GIVEN RECORDS –
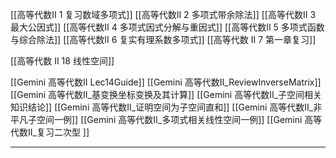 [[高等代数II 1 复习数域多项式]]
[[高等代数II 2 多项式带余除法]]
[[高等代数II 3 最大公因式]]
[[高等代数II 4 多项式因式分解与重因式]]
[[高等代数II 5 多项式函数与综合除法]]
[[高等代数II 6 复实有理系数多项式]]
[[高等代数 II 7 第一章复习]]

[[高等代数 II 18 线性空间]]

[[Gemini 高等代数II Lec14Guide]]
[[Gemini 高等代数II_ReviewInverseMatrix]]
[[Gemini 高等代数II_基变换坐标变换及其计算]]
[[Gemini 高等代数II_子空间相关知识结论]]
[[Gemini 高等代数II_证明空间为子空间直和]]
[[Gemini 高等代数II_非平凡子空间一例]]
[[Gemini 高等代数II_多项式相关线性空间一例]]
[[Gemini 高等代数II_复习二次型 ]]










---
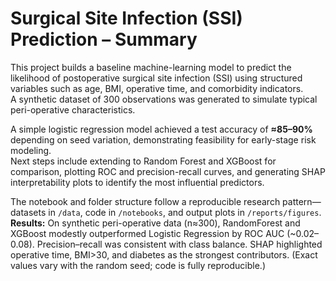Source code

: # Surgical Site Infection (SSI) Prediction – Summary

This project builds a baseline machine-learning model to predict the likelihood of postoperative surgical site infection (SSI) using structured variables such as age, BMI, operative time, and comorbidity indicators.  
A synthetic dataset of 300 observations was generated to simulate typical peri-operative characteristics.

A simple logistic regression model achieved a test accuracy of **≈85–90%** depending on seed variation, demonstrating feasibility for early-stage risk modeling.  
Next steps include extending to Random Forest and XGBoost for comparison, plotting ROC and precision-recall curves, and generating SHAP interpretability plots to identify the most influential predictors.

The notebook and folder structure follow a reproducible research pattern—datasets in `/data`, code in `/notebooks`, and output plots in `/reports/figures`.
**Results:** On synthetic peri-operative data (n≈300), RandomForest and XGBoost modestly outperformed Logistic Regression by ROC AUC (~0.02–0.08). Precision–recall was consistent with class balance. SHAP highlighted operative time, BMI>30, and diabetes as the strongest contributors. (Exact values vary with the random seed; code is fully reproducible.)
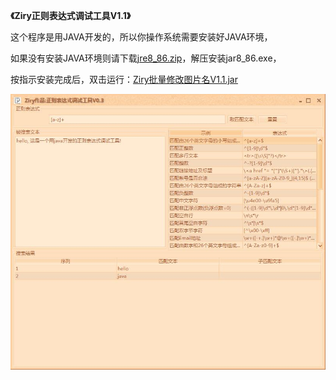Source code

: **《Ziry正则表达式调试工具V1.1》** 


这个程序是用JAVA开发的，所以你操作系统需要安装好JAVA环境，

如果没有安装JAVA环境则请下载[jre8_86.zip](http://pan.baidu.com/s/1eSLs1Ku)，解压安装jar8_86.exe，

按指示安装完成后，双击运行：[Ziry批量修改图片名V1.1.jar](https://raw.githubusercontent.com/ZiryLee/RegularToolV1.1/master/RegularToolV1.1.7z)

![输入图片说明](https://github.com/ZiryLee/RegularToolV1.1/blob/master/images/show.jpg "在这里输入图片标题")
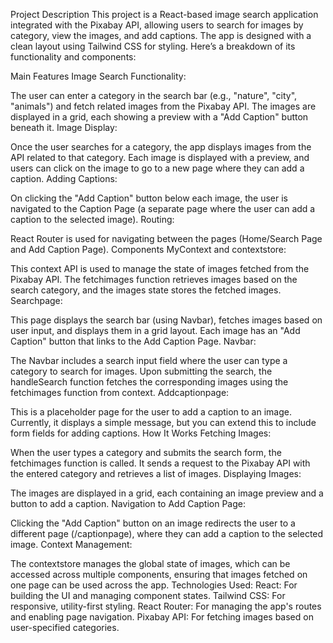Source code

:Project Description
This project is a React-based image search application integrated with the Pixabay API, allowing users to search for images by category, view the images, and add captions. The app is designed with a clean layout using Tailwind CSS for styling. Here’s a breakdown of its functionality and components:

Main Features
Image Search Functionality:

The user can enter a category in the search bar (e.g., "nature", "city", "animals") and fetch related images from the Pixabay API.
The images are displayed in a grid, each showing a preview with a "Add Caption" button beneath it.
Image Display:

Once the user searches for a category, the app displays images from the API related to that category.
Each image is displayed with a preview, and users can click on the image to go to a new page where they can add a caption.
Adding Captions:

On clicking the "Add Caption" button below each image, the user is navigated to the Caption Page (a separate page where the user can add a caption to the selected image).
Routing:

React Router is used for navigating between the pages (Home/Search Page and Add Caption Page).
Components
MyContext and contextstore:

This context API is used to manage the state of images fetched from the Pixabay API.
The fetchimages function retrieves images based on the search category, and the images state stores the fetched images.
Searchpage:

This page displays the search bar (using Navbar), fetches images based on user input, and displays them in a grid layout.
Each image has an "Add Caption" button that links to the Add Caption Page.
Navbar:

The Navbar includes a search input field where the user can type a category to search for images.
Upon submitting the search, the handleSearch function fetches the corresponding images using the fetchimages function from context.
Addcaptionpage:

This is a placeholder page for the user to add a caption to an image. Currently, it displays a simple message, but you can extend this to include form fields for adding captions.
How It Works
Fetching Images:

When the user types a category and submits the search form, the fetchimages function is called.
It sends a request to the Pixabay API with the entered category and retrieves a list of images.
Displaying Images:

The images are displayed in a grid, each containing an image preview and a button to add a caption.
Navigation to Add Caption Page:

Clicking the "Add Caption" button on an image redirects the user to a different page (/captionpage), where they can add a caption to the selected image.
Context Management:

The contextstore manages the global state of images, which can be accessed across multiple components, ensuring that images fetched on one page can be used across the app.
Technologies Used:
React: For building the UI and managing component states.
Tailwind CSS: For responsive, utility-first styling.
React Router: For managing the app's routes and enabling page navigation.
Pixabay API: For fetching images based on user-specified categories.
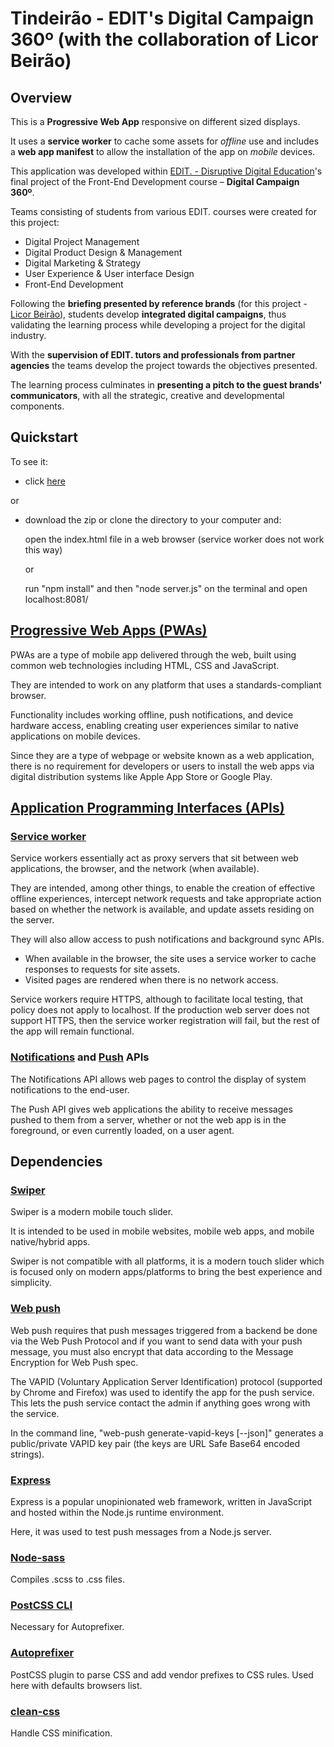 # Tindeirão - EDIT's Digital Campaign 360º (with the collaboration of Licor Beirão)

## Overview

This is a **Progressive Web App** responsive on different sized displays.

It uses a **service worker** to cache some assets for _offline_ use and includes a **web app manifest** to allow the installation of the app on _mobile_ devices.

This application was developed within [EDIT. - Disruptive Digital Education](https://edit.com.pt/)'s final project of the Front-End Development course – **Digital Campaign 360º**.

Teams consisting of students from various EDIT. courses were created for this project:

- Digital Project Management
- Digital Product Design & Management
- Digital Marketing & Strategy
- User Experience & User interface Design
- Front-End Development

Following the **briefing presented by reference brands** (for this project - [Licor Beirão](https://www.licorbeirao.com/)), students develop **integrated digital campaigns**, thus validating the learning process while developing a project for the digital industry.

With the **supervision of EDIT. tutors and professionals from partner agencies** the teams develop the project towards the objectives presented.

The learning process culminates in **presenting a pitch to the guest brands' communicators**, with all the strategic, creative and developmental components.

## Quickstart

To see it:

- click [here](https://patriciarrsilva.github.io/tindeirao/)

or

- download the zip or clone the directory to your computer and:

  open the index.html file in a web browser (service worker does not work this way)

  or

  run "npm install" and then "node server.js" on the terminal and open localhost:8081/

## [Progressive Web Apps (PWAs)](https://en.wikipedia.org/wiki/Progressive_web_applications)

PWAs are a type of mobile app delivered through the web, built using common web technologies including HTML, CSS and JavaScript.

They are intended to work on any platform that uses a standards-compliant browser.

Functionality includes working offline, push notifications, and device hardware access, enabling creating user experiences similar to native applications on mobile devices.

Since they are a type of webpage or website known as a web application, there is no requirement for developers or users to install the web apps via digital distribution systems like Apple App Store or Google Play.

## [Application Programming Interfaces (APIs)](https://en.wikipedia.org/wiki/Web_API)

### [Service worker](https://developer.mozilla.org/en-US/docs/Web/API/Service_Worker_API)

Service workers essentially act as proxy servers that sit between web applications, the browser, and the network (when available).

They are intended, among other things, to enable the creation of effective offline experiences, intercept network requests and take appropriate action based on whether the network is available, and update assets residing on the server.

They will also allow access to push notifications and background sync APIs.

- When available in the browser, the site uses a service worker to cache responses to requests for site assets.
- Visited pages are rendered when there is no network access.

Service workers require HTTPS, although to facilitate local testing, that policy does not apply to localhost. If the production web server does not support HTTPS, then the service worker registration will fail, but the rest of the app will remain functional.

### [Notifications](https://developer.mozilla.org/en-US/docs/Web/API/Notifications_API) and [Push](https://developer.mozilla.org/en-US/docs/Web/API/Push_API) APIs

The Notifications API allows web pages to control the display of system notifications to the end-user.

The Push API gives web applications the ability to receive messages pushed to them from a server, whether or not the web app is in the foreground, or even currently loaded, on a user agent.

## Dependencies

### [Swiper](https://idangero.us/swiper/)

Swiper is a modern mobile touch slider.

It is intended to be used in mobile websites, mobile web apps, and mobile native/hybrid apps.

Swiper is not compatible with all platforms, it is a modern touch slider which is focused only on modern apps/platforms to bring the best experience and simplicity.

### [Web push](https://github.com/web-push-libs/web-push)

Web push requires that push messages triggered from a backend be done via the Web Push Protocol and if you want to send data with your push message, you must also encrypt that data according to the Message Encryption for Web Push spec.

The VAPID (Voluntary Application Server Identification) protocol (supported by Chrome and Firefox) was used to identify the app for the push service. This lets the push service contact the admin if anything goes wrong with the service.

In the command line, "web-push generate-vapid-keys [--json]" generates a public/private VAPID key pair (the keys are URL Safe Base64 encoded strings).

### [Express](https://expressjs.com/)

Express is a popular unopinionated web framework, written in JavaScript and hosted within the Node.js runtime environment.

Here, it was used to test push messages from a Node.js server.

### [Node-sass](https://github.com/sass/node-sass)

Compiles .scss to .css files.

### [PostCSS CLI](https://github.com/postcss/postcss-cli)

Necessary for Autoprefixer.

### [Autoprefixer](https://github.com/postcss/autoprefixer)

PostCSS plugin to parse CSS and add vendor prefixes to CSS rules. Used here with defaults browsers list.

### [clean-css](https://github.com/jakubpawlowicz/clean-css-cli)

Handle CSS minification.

--

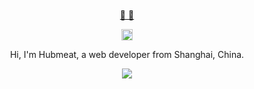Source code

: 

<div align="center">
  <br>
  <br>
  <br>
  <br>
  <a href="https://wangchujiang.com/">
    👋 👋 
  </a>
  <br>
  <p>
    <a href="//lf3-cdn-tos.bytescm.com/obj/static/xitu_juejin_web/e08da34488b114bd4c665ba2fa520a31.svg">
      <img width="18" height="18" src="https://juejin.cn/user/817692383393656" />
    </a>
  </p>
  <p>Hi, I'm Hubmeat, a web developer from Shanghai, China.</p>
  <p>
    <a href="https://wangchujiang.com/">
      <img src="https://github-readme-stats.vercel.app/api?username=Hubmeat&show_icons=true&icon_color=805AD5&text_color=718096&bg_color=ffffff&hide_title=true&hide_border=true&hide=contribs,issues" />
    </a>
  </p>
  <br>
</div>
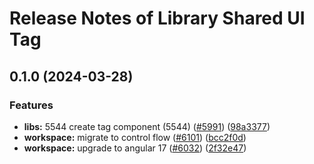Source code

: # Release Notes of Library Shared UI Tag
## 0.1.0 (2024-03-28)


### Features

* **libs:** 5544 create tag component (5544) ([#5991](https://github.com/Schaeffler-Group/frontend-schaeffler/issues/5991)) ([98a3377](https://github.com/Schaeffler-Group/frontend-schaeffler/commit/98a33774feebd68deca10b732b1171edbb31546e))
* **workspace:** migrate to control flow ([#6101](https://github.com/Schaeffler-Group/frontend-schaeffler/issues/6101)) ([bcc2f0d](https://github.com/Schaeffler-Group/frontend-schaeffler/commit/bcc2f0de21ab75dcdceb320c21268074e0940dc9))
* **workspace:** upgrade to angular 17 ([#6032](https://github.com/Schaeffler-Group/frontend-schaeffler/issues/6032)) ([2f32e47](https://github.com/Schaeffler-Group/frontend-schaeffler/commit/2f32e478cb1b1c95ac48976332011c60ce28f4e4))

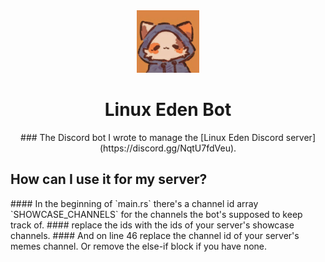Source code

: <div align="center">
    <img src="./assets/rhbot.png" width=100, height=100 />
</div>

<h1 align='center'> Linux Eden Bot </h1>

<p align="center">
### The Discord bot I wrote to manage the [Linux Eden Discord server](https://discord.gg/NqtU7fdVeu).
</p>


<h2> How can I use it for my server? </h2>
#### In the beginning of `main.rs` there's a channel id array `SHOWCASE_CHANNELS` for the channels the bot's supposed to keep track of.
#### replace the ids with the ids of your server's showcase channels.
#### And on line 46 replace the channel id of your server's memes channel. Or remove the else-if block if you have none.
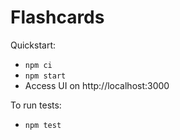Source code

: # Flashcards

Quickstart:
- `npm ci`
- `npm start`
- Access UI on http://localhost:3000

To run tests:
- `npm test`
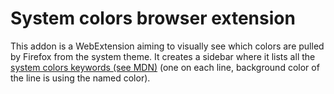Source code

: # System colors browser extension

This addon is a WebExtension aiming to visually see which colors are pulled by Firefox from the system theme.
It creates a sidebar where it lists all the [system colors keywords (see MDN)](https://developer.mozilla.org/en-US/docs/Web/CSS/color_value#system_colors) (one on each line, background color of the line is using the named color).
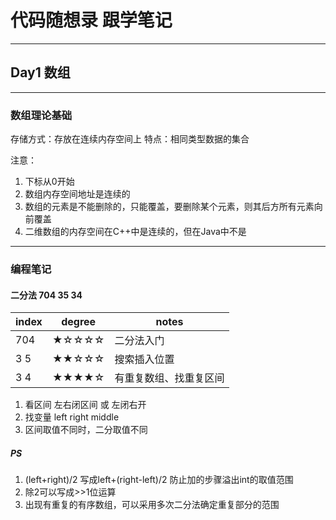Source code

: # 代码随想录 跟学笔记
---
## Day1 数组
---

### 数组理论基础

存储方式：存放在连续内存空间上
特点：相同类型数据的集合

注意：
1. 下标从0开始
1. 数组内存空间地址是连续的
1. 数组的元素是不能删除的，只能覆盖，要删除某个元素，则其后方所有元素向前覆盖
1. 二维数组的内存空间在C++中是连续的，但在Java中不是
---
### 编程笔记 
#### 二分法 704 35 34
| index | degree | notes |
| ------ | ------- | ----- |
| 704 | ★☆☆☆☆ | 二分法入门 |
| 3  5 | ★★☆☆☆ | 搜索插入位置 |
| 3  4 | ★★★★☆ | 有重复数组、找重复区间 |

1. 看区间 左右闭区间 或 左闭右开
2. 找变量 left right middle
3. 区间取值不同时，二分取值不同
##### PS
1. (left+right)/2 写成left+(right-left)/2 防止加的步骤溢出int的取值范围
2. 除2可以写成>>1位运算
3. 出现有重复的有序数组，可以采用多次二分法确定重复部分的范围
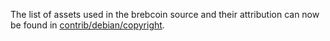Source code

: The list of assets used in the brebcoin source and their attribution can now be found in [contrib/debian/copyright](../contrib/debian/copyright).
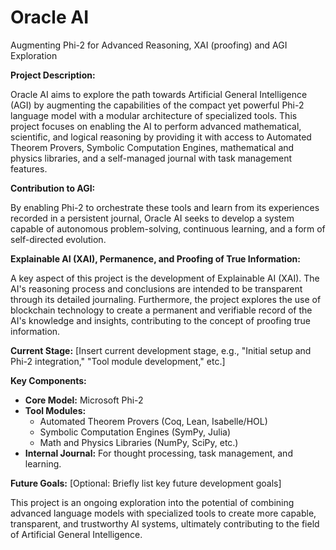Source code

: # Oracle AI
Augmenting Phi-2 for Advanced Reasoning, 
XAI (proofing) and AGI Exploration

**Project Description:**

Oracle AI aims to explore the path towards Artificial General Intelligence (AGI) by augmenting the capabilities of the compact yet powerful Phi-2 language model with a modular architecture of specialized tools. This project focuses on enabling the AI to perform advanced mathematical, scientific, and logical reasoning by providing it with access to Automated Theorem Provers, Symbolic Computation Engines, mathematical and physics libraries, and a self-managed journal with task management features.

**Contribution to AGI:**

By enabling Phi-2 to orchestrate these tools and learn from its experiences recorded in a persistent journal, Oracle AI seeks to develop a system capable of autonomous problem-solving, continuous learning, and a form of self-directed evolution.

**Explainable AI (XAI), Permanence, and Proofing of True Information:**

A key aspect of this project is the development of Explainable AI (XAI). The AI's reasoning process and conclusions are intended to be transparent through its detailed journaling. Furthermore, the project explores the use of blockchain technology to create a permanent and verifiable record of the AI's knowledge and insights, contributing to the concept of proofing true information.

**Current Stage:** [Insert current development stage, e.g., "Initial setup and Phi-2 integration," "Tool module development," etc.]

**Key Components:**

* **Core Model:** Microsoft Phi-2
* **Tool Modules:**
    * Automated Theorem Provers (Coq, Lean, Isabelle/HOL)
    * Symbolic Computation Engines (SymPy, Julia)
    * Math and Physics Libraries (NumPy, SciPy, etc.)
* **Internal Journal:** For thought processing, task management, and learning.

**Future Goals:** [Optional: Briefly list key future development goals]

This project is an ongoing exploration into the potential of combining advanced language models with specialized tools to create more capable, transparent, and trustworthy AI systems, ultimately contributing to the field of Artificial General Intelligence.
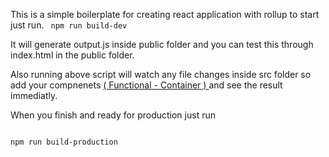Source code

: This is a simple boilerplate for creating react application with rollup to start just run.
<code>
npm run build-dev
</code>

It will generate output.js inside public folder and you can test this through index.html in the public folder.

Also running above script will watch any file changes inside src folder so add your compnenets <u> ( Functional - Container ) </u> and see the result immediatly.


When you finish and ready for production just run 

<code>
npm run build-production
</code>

DIRECTIONS FOR THIS TASK – In the listing above, locate each line with "creating" and copy it.

RESULT OF THIS EXERCISE –
Functionality includes working offline, push notifications, and device hardware access, enabling creating user experiences similar to native applications on mobile devices.
: This is a simple boilerplate for creating react application with rollup to start just run.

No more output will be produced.